Рев прозвучал еще ближе. Казалось, источник его прячется где-то во мраке, среди деревьев, окружавших бандитский лагерь. И ясно было — ни одно живое существо на земле не обладает столь зычным и страшным голосом.
— Все сюда! — заорал Куэмон. — Спинами к костру! Оружие на изготовку! Готовьтесь биться — оно может напасть в любую минуту!

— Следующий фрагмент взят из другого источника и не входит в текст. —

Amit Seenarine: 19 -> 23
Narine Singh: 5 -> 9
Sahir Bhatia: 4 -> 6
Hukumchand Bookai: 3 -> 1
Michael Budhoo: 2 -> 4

Схоронившийся в темных зарослях Кадзэ удовлетворенно фыркнул — его кровожадные демонические вопли произвели истинный фурор. Бандиты сейчас все на грани помешательства, нервы у них на пределе, способность мыслить здраво — считай, отсутствует. Будут теперь, верно, бодрствовать до самого рассвета. А коли и не будут — значит, станут спать по очереди, сменяя караульных. Да и какой уж тут сон — вполглаза, с постоянной готовностью к появлению незваного гостя! Кадзэ гнусно усмехнулся.
Потом отвязал от длинного тонкого бамбукового шеста привязанный шарф белого газа. Надоело бегать от дерева к дереву и размахивать в воздухе шестом, то туда, то сюда, — сил нет. Но зато и призрак получился роскошный, самый что ни на есть натуральный. Не зря бандиты с ног посбивались, пока его искали!
После аккуратно подобрал с земли толстостенную бамбуковую трубку, которую использовал в качестве рупора, издавая жуткие крики призрака. В трубку орать удобно — голос получается громким и низким, звук вибрирует, — очень, в общем, по делу выходит. Очень демонически.
Орудия, которые помогли изобразить чудище с того света, Кадзэ отнес в укромное место в лесу и припрятал. Может, пригодятся еще, как и сучковатая ветка, тщательно выбранная и обструганная для пущего сходства с огромной когтистой лапой. К ветке тоже была привязана бамбуковая палка, так что Кадзэ мог без труда, оставаясь на известном расстоянии, изобразить в мягкой грязи близ родника цепочку драконьих следов. Тех самых, которые до смерти перепугали разбойников. В точности похожих на те, что много лет назад довели до истерики компанию мальчишек в горах.
Хитроумный самурай взбил мягкую хвою, откинулся на свою импровизированную постель и, весьма довольный собой, отошел ко сну.